Il cordoglio di Papa Francesco: «Vicinanza ai loro familiari»

Le autorità competenti, come già annunciato, hanno disposto il dissequestro delle salme delle dieci vittime della piena del fiume nelle Gole del Raganello; tra loro anche i tre pugliesi Gianfranco Fumarola, 43 anni, di Martina Franca, Miriam Mezzolla, 27 anni, di Taranto, Claudia Giampietro, 31 anni, di Conversano in Provincia di Bari. L’inchiesta è stata già avviata e alle famiglie non resta che salutare i propri cari e aspettare che le indagini diano frutto.

La tragedia, avvenuta il 20 agosto, ha visto la piena del Torrente Raganello, causata dalle forte precipitazioni, travolgere due gruppi di escursionisti impegnati nel canyoning. Il bilancio drammatico: 10 vittime, 11 feriti, e 23 persone portate in salvo dai soccorritori.
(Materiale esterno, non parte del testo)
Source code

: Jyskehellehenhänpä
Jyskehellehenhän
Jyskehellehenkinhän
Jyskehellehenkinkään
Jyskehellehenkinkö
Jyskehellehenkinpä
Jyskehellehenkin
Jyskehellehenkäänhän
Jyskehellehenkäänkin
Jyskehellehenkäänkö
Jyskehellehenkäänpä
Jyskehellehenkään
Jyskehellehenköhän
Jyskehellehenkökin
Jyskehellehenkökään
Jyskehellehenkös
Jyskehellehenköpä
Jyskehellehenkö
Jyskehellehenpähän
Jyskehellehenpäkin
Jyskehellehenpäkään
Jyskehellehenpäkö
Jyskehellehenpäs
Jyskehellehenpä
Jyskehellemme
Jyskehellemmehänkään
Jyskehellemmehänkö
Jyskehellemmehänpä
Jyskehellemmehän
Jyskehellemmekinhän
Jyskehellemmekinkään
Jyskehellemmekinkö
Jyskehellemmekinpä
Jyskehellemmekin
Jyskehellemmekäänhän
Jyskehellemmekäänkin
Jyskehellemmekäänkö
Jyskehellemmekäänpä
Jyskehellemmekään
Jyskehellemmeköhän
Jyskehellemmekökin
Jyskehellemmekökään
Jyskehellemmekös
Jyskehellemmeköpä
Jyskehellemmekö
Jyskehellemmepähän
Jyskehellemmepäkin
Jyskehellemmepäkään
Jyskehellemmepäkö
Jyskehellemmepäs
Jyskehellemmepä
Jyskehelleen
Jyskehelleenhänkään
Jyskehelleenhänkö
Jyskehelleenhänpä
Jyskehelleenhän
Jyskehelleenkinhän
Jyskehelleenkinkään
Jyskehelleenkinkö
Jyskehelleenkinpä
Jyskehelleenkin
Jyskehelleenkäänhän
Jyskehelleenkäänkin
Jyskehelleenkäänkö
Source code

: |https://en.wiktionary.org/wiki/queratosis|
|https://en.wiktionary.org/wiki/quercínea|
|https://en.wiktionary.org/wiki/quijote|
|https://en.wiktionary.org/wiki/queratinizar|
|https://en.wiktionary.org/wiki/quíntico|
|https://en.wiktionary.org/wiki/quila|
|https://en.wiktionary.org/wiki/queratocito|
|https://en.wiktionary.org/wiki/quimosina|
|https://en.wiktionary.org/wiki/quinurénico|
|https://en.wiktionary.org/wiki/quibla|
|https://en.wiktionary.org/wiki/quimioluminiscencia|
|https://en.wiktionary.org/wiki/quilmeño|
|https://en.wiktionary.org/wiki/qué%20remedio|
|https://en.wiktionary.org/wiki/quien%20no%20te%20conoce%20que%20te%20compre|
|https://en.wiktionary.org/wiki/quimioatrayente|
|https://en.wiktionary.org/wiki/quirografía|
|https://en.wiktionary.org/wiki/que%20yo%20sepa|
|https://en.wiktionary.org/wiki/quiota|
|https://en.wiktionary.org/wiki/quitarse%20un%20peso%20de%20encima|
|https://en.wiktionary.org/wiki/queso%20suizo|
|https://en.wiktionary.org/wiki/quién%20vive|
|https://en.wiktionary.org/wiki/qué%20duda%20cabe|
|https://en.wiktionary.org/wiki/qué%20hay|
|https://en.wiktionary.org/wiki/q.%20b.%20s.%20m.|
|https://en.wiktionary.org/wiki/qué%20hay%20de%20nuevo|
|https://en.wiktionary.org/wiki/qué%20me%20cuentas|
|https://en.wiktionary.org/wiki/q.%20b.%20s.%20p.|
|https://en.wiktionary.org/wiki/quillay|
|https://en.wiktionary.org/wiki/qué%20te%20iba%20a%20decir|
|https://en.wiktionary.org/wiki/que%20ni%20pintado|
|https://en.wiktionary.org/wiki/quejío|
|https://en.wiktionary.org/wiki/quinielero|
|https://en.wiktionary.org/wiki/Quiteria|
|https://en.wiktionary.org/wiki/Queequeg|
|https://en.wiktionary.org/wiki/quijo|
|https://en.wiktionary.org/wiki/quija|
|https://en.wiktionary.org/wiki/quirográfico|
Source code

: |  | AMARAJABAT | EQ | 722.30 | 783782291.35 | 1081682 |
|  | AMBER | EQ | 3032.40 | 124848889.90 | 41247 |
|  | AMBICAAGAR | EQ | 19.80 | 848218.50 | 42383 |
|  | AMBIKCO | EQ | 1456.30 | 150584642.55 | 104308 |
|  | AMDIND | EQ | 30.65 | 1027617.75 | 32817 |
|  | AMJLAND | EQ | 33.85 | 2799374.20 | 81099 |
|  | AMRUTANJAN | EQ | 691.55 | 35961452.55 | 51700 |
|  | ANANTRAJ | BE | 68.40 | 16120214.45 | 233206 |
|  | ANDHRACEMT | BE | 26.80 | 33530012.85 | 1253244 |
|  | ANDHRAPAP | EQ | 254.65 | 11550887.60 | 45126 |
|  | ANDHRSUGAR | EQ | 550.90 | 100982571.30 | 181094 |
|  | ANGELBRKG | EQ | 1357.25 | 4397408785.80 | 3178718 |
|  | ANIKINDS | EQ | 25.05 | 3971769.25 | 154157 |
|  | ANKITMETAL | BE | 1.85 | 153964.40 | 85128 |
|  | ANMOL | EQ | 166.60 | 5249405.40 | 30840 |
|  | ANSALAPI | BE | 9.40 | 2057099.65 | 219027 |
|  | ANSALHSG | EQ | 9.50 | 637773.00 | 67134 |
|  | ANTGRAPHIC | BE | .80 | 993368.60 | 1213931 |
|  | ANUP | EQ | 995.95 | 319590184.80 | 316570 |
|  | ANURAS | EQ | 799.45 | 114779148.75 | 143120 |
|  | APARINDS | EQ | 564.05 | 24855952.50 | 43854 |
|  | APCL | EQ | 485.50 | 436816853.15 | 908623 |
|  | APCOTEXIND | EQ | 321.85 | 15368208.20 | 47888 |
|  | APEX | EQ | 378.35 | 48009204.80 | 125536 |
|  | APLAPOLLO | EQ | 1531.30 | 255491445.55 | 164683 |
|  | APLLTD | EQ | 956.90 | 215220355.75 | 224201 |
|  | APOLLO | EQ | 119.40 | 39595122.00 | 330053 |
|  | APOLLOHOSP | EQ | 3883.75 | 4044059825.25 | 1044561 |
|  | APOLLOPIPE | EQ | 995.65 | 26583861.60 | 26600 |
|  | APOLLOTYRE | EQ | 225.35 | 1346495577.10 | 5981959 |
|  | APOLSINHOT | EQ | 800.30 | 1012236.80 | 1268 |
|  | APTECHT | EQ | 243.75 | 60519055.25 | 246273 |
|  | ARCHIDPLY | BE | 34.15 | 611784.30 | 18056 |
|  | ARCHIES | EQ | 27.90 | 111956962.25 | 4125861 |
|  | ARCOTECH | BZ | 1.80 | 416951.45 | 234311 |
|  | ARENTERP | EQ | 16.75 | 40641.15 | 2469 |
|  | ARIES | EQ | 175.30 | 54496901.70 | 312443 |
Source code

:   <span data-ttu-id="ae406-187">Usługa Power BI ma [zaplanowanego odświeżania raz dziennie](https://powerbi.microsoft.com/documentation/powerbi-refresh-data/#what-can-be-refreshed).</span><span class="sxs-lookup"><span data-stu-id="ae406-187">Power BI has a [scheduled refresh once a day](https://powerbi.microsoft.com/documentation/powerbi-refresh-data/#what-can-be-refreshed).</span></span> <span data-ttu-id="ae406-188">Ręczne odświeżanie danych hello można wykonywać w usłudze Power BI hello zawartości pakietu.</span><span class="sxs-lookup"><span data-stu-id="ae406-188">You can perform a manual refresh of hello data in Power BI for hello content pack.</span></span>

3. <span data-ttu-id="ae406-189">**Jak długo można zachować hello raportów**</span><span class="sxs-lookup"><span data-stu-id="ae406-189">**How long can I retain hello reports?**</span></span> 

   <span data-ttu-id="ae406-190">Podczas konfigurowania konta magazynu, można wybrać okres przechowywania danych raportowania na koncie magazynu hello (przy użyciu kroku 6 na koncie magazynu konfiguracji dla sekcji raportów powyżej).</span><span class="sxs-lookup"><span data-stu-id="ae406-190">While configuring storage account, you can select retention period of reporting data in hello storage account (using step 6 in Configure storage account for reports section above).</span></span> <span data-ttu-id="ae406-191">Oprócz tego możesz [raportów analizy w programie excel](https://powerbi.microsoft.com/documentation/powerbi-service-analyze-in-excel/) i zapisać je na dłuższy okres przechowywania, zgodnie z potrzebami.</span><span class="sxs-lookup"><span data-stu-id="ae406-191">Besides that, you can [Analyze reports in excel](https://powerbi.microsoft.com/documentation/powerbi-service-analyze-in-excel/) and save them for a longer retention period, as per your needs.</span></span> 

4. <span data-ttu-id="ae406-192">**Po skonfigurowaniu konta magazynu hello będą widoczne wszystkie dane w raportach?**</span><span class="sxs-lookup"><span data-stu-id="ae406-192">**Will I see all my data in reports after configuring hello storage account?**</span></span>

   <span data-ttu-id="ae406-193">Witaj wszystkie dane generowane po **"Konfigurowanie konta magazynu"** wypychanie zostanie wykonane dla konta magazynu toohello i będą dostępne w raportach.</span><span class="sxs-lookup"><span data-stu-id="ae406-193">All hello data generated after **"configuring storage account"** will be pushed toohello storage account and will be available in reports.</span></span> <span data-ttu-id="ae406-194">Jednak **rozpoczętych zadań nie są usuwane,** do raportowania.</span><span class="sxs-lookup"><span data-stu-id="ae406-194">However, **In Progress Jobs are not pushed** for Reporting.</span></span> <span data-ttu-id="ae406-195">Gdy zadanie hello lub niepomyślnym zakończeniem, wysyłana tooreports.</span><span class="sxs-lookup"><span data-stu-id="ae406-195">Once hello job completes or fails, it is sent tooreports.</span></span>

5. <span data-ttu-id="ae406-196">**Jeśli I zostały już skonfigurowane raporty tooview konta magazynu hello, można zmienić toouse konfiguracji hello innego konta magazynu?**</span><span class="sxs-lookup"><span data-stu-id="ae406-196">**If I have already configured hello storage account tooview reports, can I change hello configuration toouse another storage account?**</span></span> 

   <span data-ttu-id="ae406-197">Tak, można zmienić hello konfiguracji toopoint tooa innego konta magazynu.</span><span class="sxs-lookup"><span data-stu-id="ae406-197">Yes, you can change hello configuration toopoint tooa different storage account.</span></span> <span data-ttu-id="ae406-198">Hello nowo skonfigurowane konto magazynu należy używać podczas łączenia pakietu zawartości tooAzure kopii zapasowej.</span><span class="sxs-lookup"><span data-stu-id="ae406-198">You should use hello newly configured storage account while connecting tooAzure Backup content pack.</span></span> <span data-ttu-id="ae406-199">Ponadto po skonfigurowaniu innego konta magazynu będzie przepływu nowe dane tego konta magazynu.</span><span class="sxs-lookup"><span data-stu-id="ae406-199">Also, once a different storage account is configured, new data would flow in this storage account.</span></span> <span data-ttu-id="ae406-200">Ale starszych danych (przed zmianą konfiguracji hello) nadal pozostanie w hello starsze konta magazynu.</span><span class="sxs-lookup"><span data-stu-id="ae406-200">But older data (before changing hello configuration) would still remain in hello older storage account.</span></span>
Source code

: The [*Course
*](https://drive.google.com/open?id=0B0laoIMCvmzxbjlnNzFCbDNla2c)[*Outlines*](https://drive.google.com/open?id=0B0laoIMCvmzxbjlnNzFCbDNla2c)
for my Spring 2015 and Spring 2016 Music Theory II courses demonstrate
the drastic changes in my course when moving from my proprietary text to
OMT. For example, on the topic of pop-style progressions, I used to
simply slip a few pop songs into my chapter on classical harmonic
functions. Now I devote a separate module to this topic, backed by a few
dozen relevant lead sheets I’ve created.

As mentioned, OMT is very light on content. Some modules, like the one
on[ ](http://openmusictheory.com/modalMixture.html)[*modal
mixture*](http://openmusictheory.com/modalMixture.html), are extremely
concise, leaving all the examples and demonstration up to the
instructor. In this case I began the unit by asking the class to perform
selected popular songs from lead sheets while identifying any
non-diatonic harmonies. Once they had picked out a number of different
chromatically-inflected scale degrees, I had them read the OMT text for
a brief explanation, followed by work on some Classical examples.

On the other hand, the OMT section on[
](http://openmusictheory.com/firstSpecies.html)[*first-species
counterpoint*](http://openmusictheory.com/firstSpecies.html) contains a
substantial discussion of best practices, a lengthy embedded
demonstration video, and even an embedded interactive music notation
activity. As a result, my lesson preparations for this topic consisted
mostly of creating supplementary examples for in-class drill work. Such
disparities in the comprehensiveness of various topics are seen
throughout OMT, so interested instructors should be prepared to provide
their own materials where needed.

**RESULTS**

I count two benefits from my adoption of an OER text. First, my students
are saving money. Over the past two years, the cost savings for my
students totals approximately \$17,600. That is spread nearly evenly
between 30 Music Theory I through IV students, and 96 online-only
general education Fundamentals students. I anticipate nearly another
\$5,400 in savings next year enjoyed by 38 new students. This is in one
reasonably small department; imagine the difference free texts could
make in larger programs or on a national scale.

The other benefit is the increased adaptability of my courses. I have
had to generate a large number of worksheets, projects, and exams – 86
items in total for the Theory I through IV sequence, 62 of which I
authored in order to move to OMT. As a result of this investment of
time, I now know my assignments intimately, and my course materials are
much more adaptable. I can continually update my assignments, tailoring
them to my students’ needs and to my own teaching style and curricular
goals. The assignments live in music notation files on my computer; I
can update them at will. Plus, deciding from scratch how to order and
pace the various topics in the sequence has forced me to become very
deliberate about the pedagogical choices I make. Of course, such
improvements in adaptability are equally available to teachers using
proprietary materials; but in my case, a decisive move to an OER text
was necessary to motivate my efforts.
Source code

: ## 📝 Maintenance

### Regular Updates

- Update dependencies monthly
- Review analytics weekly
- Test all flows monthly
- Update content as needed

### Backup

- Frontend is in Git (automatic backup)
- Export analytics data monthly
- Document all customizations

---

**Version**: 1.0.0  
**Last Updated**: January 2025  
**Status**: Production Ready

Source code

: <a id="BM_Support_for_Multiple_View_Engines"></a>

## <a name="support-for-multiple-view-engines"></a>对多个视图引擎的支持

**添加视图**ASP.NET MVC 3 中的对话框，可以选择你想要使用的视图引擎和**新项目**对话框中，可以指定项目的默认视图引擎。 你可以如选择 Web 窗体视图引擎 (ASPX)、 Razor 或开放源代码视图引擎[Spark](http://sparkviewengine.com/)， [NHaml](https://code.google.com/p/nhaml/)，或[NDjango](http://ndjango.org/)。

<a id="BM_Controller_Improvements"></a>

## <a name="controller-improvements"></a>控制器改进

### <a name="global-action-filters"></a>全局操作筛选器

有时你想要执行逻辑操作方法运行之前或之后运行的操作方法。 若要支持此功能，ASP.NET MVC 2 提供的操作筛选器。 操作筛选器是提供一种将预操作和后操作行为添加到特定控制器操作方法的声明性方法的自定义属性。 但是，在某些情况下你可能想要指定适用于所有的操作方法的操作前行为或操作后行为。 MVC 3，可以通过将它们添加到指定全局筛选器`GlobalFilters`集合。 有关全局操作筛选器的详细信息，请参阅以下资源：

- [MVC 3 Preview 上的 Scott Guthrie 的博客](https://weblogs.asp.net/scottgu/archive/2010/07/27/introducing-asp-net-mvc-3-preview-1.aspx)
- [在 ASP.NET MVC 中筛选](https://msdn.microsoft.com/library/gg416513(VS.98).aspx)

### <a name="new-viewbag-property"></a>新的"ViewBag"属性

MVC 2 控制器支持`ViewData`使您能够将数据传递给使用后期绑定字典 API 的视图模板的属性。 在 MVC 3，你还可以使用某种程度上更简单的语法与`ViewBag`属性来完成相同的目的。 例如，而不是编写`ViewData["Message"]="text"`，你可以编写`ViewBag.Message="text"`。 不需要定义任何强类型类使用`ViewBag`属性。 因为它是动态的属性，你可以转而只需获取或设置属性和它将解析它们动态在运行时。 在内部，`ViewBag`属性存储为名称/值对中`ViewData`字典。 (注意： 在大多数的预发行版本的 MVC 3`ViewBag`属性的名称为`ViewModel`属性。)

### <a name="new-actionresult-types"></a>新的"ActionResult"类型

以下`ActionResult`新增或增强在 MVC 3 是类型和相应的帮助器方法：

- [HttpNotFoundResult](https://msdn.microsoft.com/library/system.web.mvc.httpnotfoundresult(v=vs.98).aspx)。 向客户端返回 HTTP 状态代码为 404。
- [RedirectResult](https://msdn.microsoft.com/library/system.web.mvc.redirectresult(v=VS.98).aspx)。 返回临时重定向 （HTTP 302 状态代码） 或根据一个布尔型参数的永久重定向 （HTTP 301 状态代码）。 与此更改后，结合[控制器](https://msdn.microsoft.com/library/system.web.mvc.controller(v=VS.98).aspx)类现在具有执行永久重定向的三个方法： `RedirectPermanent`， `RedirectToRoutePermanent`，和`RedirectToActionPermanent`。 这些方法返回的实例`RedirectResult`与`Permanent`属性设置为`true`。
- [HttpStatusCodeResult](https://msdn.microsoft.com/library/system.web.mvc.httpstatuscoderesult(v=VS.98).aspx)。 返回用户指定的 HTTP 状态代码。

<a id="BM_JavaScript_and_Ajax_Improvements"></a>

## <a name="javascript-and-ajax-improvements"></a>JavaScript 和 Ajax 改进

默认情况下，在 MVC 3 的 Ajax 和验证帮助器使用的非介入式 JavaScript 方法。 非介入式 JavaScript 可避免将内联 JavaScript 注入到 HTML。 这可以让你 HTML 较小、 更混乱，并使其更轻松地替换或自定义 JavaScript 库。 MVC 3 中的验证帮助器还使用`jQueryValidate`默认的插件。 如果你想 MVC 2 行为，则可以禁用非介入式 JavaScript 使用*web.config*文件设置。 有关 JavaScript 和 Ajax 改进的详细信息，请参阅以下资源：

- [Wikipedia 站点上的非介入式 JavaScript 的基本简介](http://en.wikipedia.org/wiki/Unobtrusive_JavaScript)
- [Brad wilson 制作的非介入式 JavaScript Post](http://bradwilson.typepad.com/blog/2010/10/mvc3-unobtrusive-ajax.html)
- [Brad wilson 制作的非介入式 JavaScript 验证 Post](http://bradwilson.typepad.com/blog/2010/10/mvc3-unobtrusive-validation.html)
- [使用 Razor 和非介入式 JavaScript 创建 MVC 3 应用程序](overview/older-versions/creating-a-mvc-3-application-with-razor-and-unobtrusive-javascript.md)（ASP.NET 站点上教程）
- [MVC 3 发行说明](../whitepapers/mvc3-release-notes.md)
Tra questi, anche tre ventenni pugliesi, prima dati per dispersi, poi ritrovati dopo che i tre si erano accampati in località Valle d’Impisa, un luogo a monte della zona del disastro dove i cellulari non avevano campo.

Il cordoglio arriva da tutte le istituzioni e da tutto il popolo italiano. Anche Papa Francesco ha voluto ricordare le vittime della tragedia al termine dell’udienza generale nell’Aula Paolo VI: «Nel salutare i pellegrini di lingua italiana, il mio pensiero va alla tragedia avvenuta nei giorni scorsi in Calabria nei pressi del torrente Raganello – ha detto il Pontefice – dove hanno perso la vita escursionisti provenienti da varie Regioni d’Italia. Mentre affido alla bontà misericordiosa di Dio quanti sono drammaticamente scomparsi, esprimo la mia spirituale vicinanza ai loro familiari, come anche ai feriti», ha concluso Francesco.